Despite the bulk of economic evidence pointing to significant job losses as the result of minimum wage hikes, lawmakers in favor of raising minimum wages to $15 per hour and beyond have clung to one study in particular claiming minimum wage hikes don’t negatively affect employment. Now, economists reevaluating that study say their evidence yet again overturns that finding.
A 2010 study by economists Arindrajit Dube, T. William Lester, and Michael Reich, claiming minimum wage hikes do not significantly affect employment, has been touted by progressive policymakers for a decade to push drastic minimum wage hikes across the country.
Reich used the findings from the 2010 study to testify before the U.S. House of Representatives saying a $15 wage floor would have “no adverse effects on employment.” Since then, wage hike advocates have used the study to push drastic wage floor increases up to $15, $18, $20 per hour and higher.
For example, Sen. Bernie Sanders, a lead sponsor of the Raise the Wage Act for a $15 federal minimum wage, told his 8.5 million Twitter followers in 2019 that contrary to decades of economic research, minimum wage hikes cause employment to go up, not down.
Last year, U.S. Treasury Secretary Janet Yellen reversed her previous position to fit the 2010 study into the Biden administration’s minimum wage narrative, saying job losses due to a $15 federal minimum wage would be “minimal, if anything.”
While these claims sound promising on their own, reviewing the larger economic discussion around minimum wages shows these cherry-picked results are too good to be true.
A review of three decades of research shows a majority of economic studies conclude that minimum wage hikes do cause significant job loss for affected employees.
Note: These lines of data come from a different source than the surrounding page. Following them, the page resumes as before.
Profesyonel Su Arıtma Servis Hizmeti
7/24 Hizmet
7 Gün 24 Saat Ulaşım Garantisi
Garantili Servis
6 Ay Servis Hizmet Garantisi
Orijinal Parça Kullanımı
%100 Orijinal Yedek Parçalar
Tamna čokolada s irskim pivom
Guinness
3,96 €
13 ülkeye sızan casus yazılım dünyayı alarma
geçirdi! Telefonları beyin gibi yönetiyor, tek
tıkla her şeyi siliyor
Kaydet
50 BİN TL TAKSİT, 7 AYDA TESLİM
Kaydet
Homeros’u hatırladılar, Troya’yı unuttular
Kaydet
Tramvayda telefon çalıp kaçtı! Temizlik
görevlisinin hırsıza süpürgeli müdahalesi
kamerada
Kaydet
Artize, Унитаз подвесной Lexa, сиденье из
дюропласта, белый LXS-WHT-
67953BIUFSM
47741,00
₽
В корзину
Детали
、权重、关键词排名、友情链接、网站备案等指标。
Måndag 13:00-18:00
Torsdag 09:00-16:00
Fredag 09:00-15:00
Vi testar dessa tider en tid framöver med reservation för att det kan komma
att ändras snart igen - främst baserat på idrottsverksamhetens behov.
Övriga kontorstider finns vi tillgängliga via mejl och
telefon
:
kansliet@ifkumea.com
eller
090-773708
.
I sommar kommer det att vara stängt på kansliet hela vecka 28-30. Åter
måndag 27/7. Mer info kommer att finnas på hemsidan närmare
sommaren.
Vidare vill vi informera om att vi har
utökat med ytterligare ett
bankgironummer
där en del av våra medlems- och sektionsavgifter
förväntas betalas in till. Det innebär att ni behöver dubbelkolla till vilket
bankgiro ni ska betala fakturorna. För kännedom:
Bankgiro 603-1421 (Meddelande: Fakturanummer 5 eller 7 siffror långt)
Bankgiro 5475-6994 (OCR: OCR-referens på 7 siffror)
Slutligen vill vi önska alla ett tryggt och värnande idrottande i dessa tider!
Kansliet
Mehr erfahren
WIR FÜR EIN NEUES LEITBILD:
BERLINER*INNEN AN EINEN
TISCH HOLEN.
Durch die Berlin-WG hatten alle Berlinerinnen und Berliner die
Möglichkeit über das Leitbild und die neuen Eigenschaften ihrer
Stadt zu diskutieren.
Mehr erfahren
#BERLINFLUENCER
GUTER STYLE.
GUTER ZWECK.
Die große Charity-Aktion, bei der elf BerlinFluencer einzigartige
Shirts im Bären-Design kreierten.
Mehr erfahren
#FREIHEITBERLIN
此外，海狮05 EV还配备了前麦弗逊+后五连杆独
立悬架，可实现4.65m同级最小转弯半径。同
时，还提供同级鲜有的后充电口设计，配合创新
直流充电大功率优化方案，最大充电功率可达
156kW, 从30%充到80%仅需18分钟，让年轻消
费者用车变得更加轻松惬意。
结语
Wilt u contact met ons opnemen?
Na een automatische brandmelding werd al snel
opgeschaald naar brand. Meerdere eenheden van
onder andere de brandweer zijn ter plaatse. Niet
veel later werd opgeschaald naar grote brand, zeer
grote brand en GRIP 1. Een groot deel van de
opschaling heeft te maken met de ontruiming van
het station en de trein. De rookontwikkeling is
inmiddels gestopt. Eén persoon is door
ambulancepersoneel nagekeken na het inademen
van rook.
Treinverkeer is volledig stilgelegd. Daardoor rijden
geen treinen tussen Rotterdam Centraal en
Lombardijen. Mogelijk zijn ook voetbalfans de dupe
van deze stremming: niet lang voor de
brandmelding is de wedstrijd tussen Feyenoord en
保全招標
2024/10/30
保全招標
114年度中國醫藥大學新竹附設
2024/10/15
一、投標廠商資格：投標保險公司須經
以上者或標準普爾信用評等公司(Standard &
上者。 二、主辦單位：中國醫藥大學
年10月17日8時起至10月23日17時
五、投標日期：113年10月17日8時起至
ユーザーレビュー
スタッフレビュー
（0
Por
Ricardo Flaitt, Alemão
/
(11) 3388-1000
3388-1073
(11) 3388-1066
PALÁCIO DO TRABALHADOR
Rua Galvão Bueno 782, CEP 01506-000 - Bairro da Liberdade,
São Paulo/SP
This was confirmed by the nonpartisan Congressional Budget Office (CBO), which has repeatedly reported millions of jobs would be lost as a result of enacting a federal $15 minimum wage. As recent as 2021, the CBO found the Raise the Wage Act would cost up to 2.7 million Americans their jobs.
This week, economists Priyaranjan Jha, David Neumark, and Antonio Rodriguez-Lopez revisited the 2010 method of determining the impacts of raising minimum wages on employment, focusing on the restaurant industry which employs a majority of minimum wage earners. They use the same research design as Dube, Lester and Reich, but use different geographic areas that more accurately depict labor market trends stemming directly from minimum wage changes. This analysis finds a 10% increase in the minimum wage causes a 2.4% decrease in employment off the bat.
But the losses don’t stop there. They also find that these policies continue to have negative impact in the longer term. The authors find the cumulative negative effect of wage hikes on employment is almost three times as large (causing up to a 6.9% decrease in employment) four years after a hike is enacted.
While there is a long paper trail of evidence supporting this conclusion, wage hike advocates appear to be as desperate as possible to support their views – even as they cost millions of Americans their jobs. Moving forward, the impact of the minimum wage hike agenda is clear: raising the floor sounds like good optics for lawmakers, but ultimately hurts the employees they say they want to help.